Mme de B… était tout le contraire d’Anna. J’estimai ces habits à quarante-cinq florins. Elle n’en voulut que trente-six, et j’eus de la peine à lui faire accepter une broche en souvenir. Elle était très désintéressée.

Il était près de huit heures quand Rose arriva chez moi. Je la menai immédiatement à Orfen et nous prîmes un bain turc. Nous étions en octobre, ces bains deviennent toujours plus chauds tant que la température baisse à l’extérieur.
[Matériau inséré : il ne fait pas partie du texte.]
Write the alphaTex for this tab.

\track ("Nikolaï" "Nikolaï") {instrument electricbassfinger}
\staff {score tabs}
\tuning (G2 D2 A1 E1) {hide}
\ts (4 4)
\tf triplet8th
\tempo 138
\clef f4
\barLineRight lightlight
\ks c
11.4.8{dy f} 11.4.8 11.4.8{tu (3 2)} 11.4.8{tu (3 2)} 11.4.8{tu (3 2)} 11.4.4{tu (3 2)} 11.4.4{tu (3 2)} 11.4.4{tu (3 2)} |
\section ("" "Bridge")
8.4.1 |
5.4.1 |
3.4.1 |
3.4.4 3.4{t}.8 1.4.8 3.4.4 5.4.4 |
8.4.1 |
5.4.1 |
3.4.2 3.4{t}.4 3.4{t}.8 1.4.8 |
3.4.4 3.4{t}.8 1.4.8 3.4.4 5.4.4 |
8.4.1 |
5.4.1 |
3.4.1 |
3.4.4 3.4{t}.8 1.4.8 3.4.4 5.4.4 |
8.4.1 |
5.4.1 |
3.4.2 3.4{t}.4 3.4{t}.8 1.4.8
La pauvre enfant se ressentait de l’exécution de la veille. C’est à peine si j’osais toucher les chairs endolories. Je la soulageai un peu en la pansant avec des compresses chaudes et lénitives. La chaleur du bain l’anima entièrement. Elle n’était plus aussi honteuse et timide que la veille. Elle se jetait à mon cou et plaisantait d’une façon gentille et juvénile. Elle disait des paroles charmantes avec une voix ravissante et avait toujours des réponses pleines d’à-propos. Elle me jura de ne jamais aimer un homme, si je voulais l’aimer comme je le lui avais témoigné la veille. Elle était folle de joie. Elle me dit que ça serait sa plus forte volupté d’être étranglée ou poignardée par moi. La fille était encore vierge, ce que je n’avais osé espérer.